[Document understanding data]
::::::::::

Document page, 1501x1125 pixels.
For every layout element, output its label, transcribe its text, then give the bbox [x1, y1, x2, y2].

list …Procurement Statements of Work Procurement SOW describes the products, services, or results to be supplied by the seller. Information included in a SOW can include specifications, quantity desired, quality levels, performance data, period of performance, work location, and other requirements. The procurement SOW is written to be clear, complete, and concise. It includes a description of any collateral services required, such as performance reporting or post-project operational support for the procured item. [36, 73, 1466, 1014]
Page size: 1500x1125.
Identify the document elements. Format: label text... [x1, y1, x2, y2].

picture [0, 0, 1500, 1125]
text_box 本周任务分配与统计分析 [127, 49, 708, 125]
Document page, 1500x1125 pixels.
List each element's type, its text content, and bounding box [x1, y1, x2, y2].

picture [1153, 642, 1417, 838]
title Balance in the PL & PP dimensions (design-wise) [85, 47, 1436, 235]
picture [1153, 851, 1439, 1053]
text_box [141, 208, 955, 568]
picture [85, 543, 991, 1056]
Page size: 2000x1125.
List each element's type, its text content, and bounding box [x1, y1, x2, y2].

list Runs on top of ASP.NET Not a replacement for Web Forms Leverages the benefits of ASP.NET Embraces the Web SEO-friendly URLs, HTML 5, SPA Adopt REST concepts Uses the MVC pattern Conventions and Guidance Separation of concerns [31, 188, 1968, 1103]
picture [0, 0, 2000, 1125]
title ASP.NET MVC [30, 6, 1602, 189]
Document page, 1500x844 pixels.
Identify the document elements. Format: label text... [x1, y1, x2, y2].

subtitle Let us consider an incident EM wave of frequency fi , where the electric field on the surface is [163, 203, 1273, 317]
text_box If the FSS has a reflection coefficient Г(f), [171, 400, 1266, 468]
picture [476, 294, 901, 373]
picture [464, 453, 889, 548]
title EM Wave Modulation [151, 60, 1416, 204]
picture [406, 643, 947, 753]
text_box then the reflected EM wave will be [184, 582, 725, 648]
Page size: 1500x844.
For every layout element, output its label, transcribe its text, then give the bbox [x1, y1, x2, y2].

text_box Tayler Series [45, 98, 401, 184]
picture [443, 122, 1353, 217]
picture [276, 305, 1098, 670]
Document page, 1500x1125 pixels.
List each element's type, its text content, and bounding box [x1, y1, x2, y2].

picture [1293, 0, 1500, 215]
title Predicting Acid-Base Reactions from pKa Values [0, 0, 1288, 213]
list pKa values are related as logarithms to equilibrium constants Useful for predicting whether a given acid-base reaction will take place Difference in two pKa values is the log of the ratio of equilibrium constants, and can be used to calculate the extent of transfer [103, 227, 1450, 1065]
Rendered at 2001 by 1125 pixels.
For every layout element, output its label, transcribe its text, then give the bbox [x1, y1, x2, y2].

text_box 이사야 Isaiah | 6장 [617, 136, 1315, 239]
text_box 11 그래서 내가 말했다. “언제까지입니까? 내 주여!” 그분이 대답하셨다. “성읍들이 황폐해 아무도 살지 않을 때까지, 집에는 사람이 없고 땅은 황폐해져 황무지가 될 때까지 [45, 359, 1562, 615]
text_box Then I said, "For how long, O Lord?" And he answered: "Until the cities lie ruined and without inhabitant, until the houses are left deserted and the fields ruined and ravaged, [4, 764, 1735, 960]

::::::::::

REQUEST
What is needed is an exact transcription of every entry above.

RESPONSE TO THIS TASK
Document page, 1501x1125 pixels.
For every layout element, output its label, transcribe its text, then give the bbox [x1, y1, x2, y2].

list …Procurement Statements of Work Procurement SOW describes the products, services, or results to be supplied by the seller. Information included in a SOW can include specifications, quantity desired, quality levels, performance data, period of performance, work location, and other requirements. The procurement SOW is written to be clear, complete, and concise. It includes a description of any collateral services required, such as performance reporting or post-project operational support for the procured item. [36, 73, 1466, 1014]
Page size: 1500x1125.
Identify the document elements. Format: label text... [x1, y1, x2, y2].

picture [0, 0, 1500, 1125]
text_box 本周任务分配与统计分析 [127, 49, 708, 125]
Document page, 1500x1125 pixels.
List each element's type, its text content, and bounding box [x1, y1, x2, y2].

picture [1153, 642, 1417, 838]
title Balance in the PL & PP dimensions (design-wise) [85, 47, 1436, 235]
picture [1153, 851, 1439, 1053]
text_box [141, 208, 955, 568]
picture [85, 543, 991, 1056]
Page size: 2000x1125.
List each element's type, its text content, and bounding box [x1, y1, x2, y2].

list Runs on top of ASP.NET Not a replacement for Web Forms Leverages the benefits of ASP.NET Embraces the Web SEO-friendly URLs, HTML 5, SPA Adopt REST concepts Uses the MVC pattern Conventions and Guidance Separation of concerns [31, 188, 1968, 1103]
picture [0, 0, 2000, 1125]
title ASP.NET MVC [30, 6, 1602, 189]
Document page, 1500x844 pixels.
Identify the document elements. Format: label text... [x1, y1, x2, y2].

subtitle Let us consider an incident EM wave of frequency fi , where the electric field on the surface is [163, 203, 1273, 317]
text_box If the FSS has a reflection coefficient Г(f), [171, 400, 1266, 468]
picture [476, 294, 901, 373]
picture [464, 453, 889, 548]
title EM Wave Modulation [151, 60, 1416, 204]
picture [406, 643, 947, 753]
text_box then the reflected EM wave will be [184, 582, 725, 648]
Page size: 1500x844.
For every layout element, output its label, transcribe its text, then give the bbox [x1, y1, x2, y2].

text_box Tayler Series [45, 98, 401, 184]
picture [443, 122, 1353, 217]
picture [276, 305, 1098, 670]
Document page, 1500x1125 pixels.
List each element's type, its text content, and bounding box [x1, y1, x2, y2].

picture [1293, 0, 1500, 215]
title Predicting Acid-Base Reactions from pKa Values [0, 0, 1288, 213]
list pKa values are related as logarithms to equilibrium constants Useful for predicting whether a given acid-base reaction will take place Difference in two pKa values is the log of the ratio of equilibrium constants, and can be used to calculate the extent of transfer [103, 227, 1450, 1065]
Rendered at 2001 by 1125 pixels.
For every layout element, output its label, transcribe its text, then give the bbox [x1, y1, x2, y2].

text_box 이사야 Isaiah | 6장 [617, 136, 1315, 239]
text_box 11 그래서 내가 말했다. “언제까지입니까? 내 주여!” 그분이 대답하셨다. “성읍들이 황폐해 아무도 살지 않을 때까지, 집에는 사람이 없고 땅은 황폐해져 황무지가 될 때까지 [45, 359, 1562, 615]
text_box Then I said, "For how long, O Lord?" And he answered: "Until the cities lie ruined and without inhabitant, until the houses are left deserted and the fields ruined and ravaged, [4, 764, 1735, 960]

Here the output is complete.